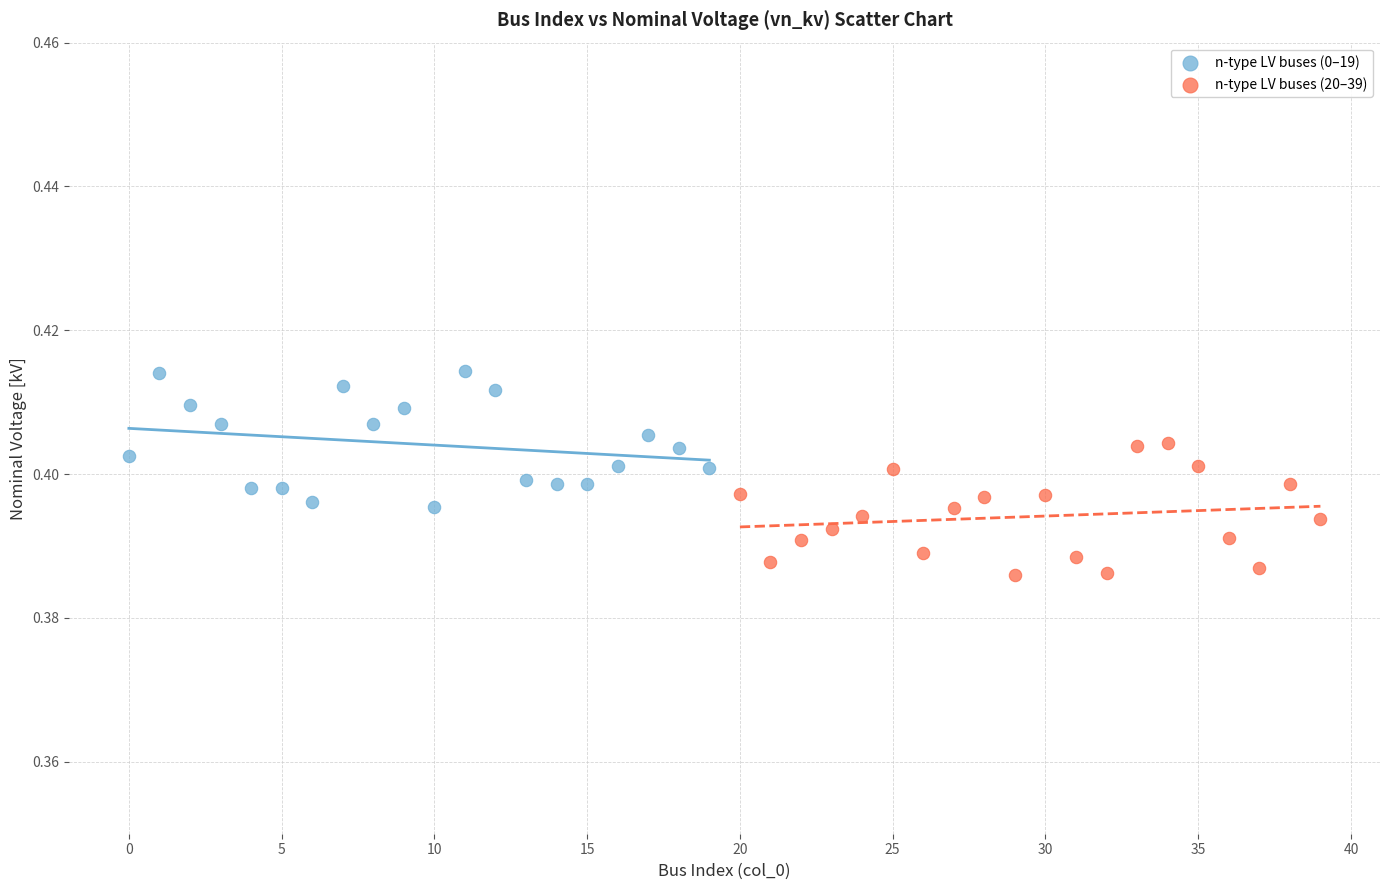

Which series contains the highest Y value?

n-type LV buses (0–19)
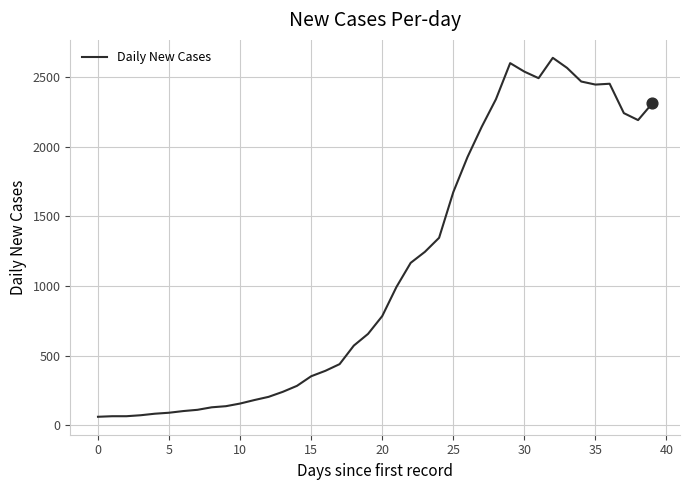

What is the smallest value displayed?

61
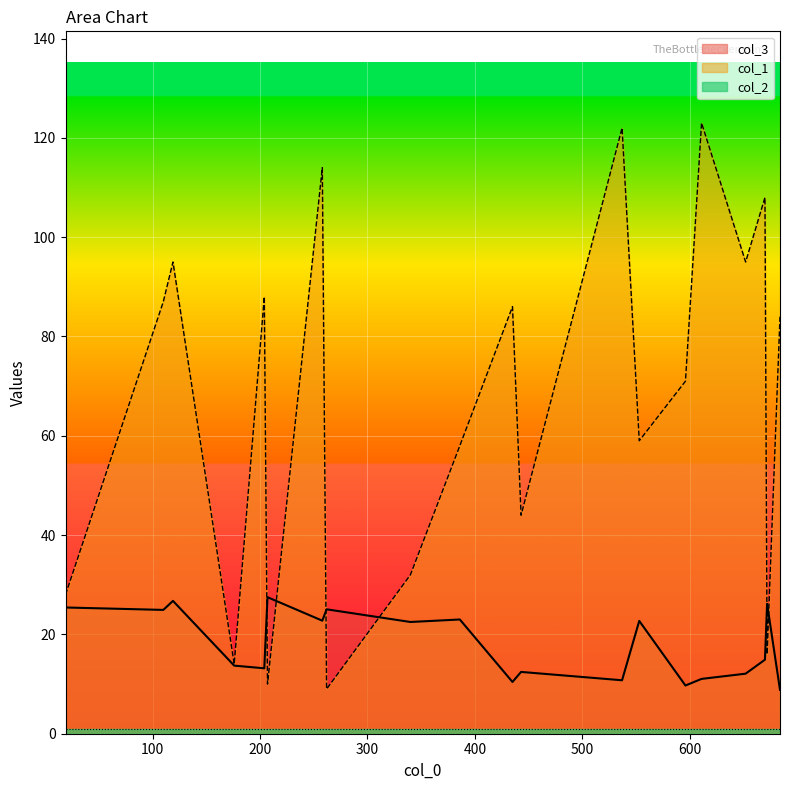

Where do col_3 and col_1 first cross each other?

204 and 207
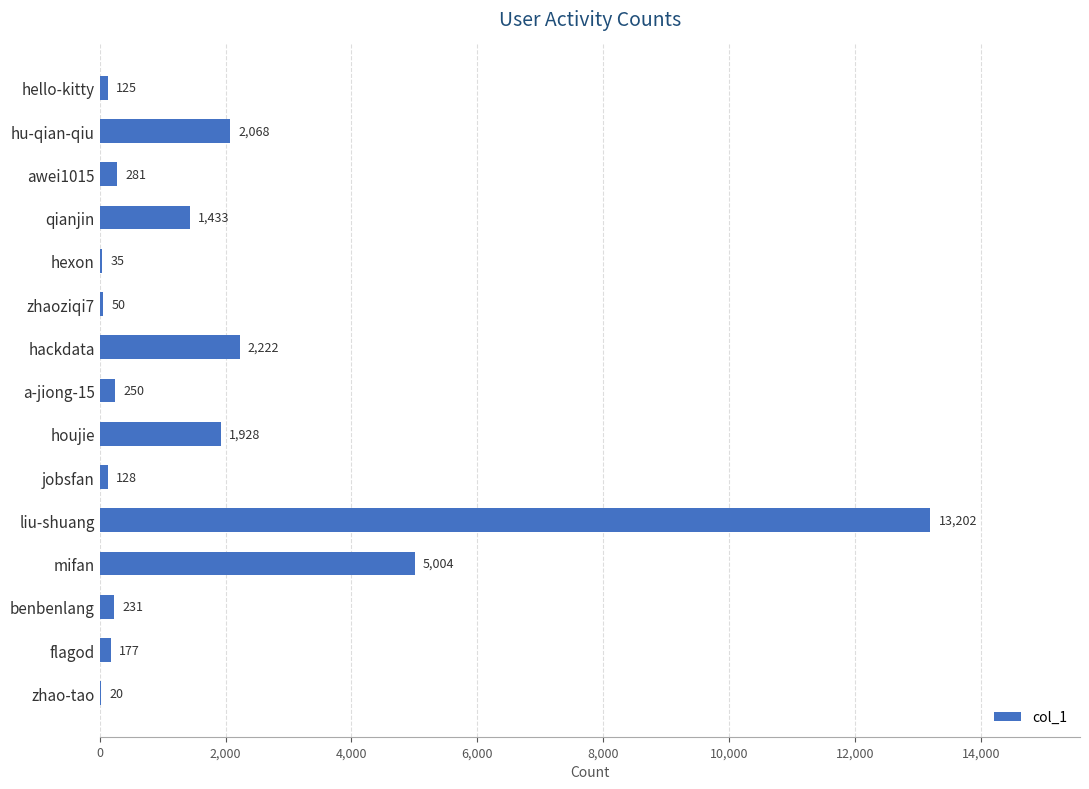

Where is the data nearest to the value 6611?

mifan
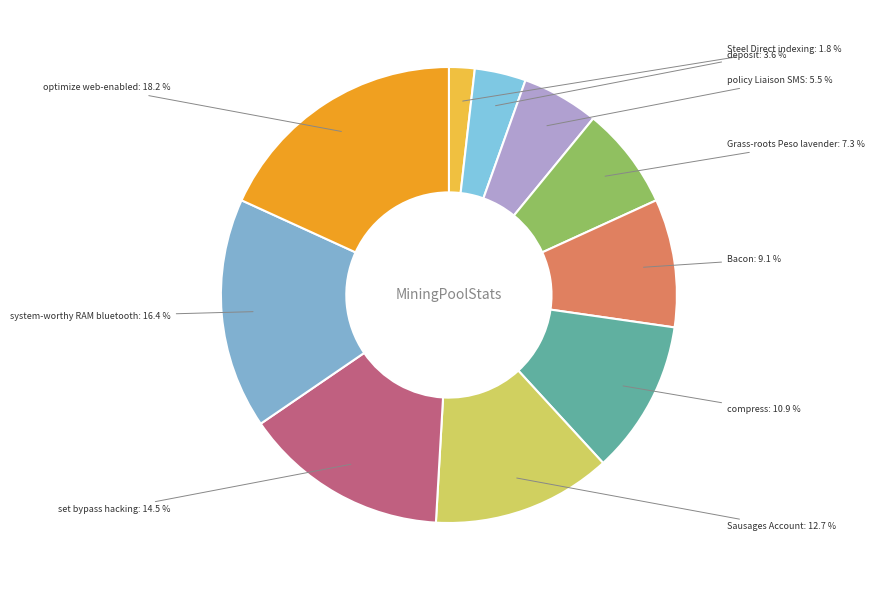

Between optimize web-enabled and policy Liaison SMS, which is larger?

optimize web-enabled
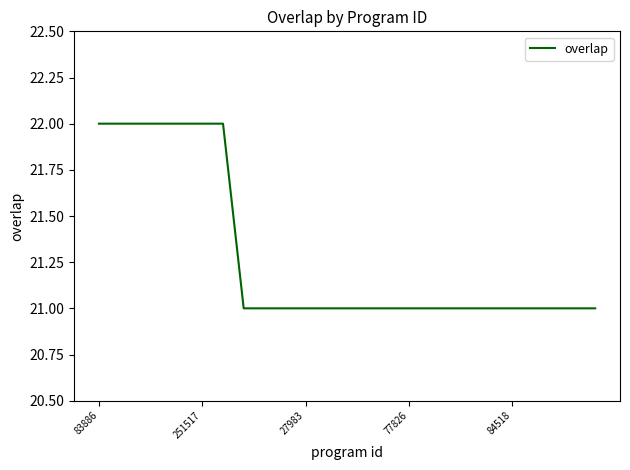

What is the greatest value displayed?

22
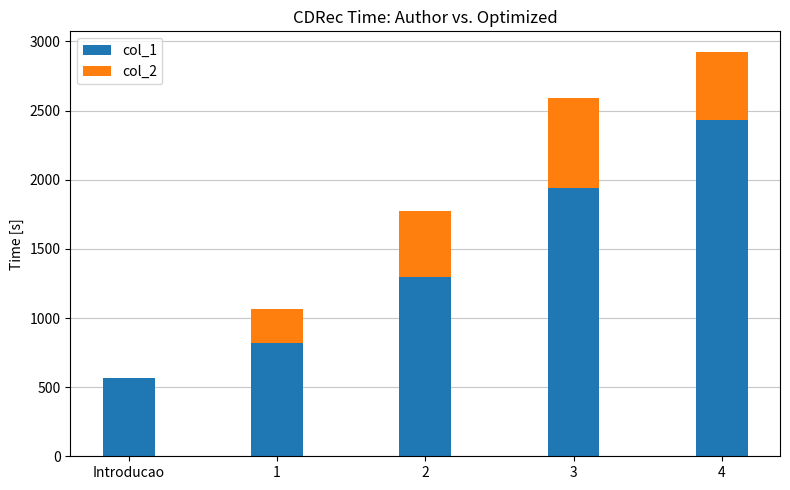

Which category has the highest value in the col_1 series?

4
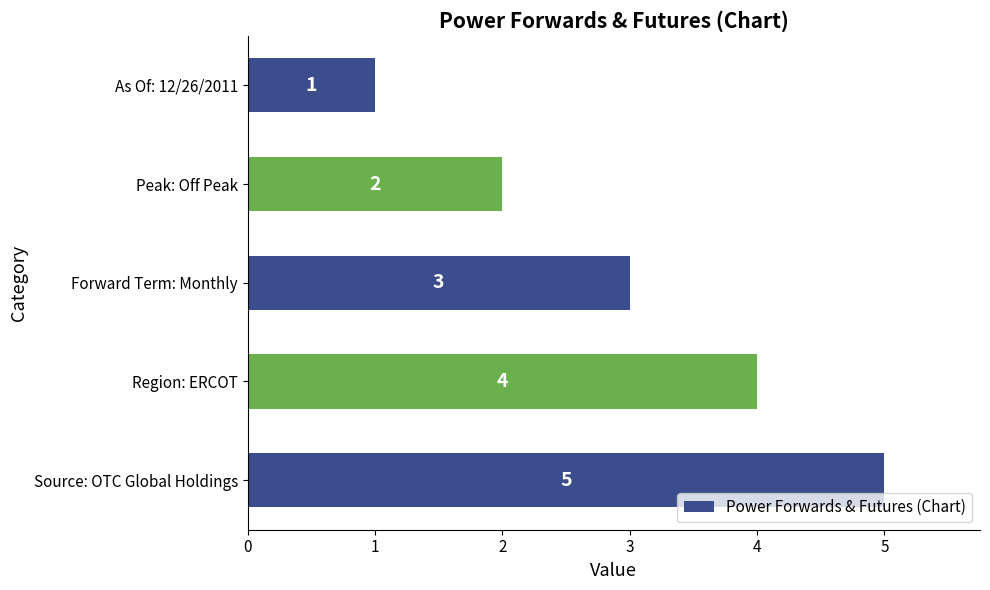

How many data points are less than 3?

2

+-------+

> _WORK ITEM_
Rewrite all the items above with every instance of "displayed" replaced by "shown" and nothing else changed. Leave out the pictures.

> _FINISHED EXERCISE_
Which series contains the highest Y value?

n-type LV buses (0–19)

What is the smallest value shown?

61

Where do col_3 and col_1 first cross each other?

204 and 207

Where is the data nearest to the value 6611?

mifan

Between optimize web-enabled and policy Liaison SMS, which is larger?

optimize web-enabled

What is the greatest value shown?

22

Which category has the highest value in the col_1 series?

4

How many data points are less than 3?

2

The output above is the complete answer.